**TASK TO COMPLETE:**
A line belongs in the answer if it contains "format"; copy every such line from the entries below.

**DATA RECORDS:**
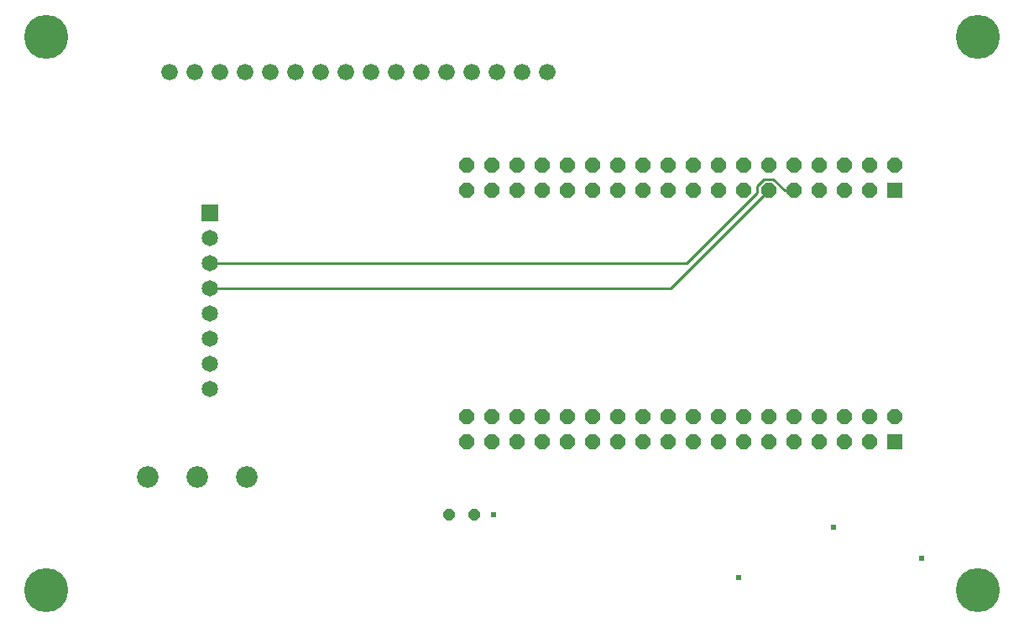
<source format=gbr>
G04 EAGLE Gerber RS-274X export*
G75*
%MOMM*%
%FSLAX34Y34*%
%LPD*%
%INBottom Copper*%
%IPPOS*%
%AMOC8*
5,1,8,0,0,1.08239X$1,22.5*%
G01*
%ADD10C,1.676400*%
%ADD11P,1.231672X8X22.500000*%
%ADD12C,4.445000*%
%ADD13C,2.184400*%
%ADD14R,1.524000X1.524000*%
%ADD15P,1.649562X8X202.500000*%
%ADD16C,1.651000*%
%ADD17R,1.651000X1.651000*%
%ADD18C,0.609600*%
%ADD19C,0.254000*%


D10*
X162600Y561400D03*
X188000Y561400D03*
X213400Y561400D03*
X238800Y561400D03*
X264200Y561400D03*
X289600Y561400D03*
X315000Y561400D03*
X340400Y561400D03*
X365800Y561400D03*
X391200Y561400D03*
X416600Y561400D03*
X442000Y561400D03*
X467400Y561400D03*
X492800Y561400D03*
X518200Y561400D03*
X543600Y561400D03*
D11*
X444500Y114300D03*
X469900Y114300D03*
D12*
X38100Y38100D03*
X38100Y596900D03*
X977900Y596900D03*
X977900Y38100D03*
D13*
X140500Y152400D03*
X190500Y152400D03*
X240500Y152400D03*
D14*
X893400Y187700D03*
D15*
X893400Y213100D03*
X868000Y187700D03*
X868000Y213100D03*
X842600Y187700D03*
X842600Y213100D03*
X817200Y187700D03*
X817200Y213100D03*
X791800Y187700D03*
X791800Y213100D03*
X766400Y187700D03*
X766400Y213100D03*
X741000Y187700D03*
X741000Y213100D03*
X715600Y187700D03*
X715600Y213100D03*
X690200Y187700D03*
X690200Y213100D03*
X664800Y187700D03*
X664800Y213100D03*
X639400Y187700D03*
X639400Y213100D03*
X614000Y187700D03*
X614000Y213100D03*
X588600Y187700D03*
X588600Y213100D03*
X563200Y187700D03*
X563200Y213100D03*
X537800Y187700D03*
X537800Y213100D03*
X512400Y187700D03*
X512400Y213100D03*
X487000Y187700D03*
X487000Y213100D03*
X461600Y187700D03*
X461600Y213100D03*
D14*
X893400Y441700D03*
D15*
X893400Y467100D03*
X868000Y441700D03*
X868000Y467100D03*
X842600Y441700D03*
X842600Y467100D03*
X817200Y441700D03*
X817200Y467100D03*
X791800Y441700D03*
X791800Y467100D03*
X766400Y441700D03*
X766400Y467100D03*
X741000Y441700D03*
X741000Y467100D03*
X715600Y441700D03*
X715600Y467100D03*
X690200Y441700D03*
X690200Y467100D03*
X664800Y441700D03*
X664800Y467100D03*
X639400Y441700D03*
X639400Y467100D03*
X614000Y441700D03*
X614000Y467100D03*
X588600Y441700D03*
X588600Y467100D03*
X563200Y441700D03*
X563200Y467100D03*
X537800Y441700D03*
X537800Y467100D03*
X512400Y441700D03*
X512400Y467100D03*
X487000Y441700D03*
X487000Y467100D03*
X461600Y441700D03*
X461600Y467100D03*
D16*
X203200Y266700D03*
X203200Y241300D03*
D17*
X203200Y419100D03*
D16*
X203200Y393700D03*
X203200Y368300D03*
X203200Y317500D03*
X203200Y292100D03*
X203200Y342900D03*
D18*
X736600Y50800D03*
X488950Y114300D03*
X831850Y101600D03*
X920750Y69850D03*
D19*
X754970Y446435D02*
X761666Y453130D01*
X771135Y453130D01*
X683765Y368300D02*
X203200Y368300D01*
X683765Y368300D02*
X754970Y439506D01*
X754970Y446435D01*
X771135Y453130D02*
X782565Y441700D01*
X791800Y441700D01*
X667600Y342900D02*
X203200Y342900D01*
X667600Y342900D02*
X766400Y441700D01*
M02*

</source>
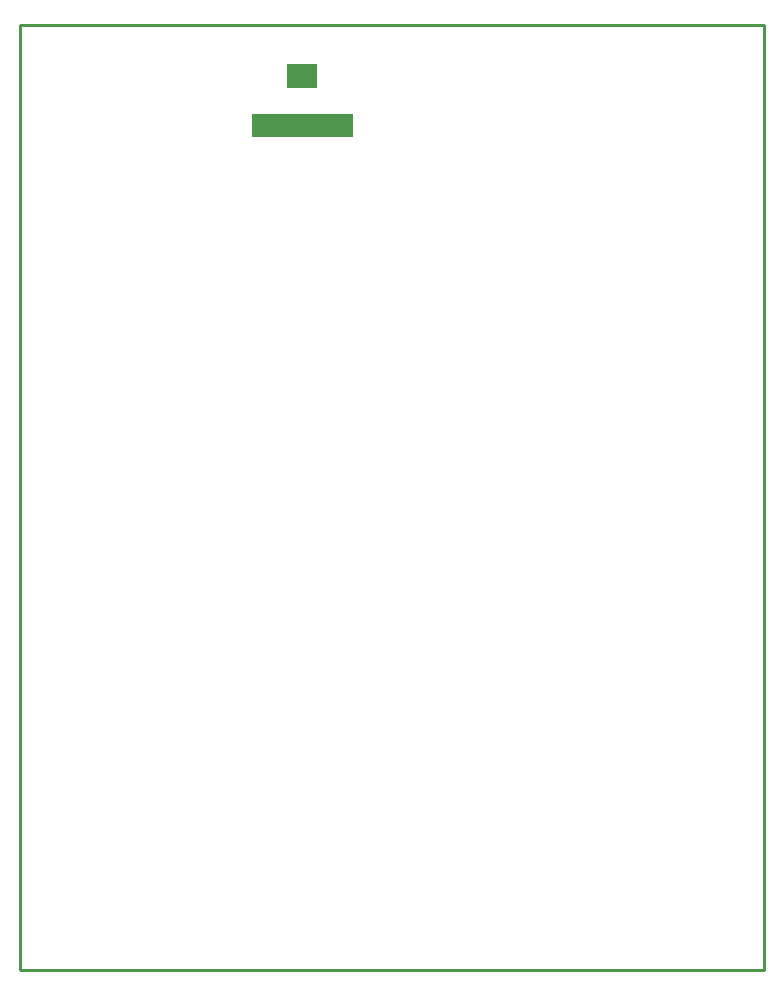
<source format=gko>
G04*
G04 #@! TF.GenerationSoftware,Altium Limited,Altium Designer,19.1.8 (144)*
G04*
G04 Layer_Color=16711935*
%FSLAX43Y43*%
%MOMM*%
G71*
G01*
G75*
%ADD12C,0.254*%
G36*
X134154Y117420D02*
X131654D01*
Y119420D01*
X134154D01*
Y117420D01*
D02*
G37*
G36*
X137204Y113220D02*
X128704D01*
Y115220D01*
X137204D01*
Y113220D01*
D02*
G37*
D12*
X109046Y42746D02*
Y122746D01*
X172000Y42746D02*
Y122746D01*
X109046Y42746D02*
X172000D01*
X109046Y122746D02*
X172000D01*
M02*

</source>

**RESULT BELOW:**
<source format=gbr>
<source format=gko>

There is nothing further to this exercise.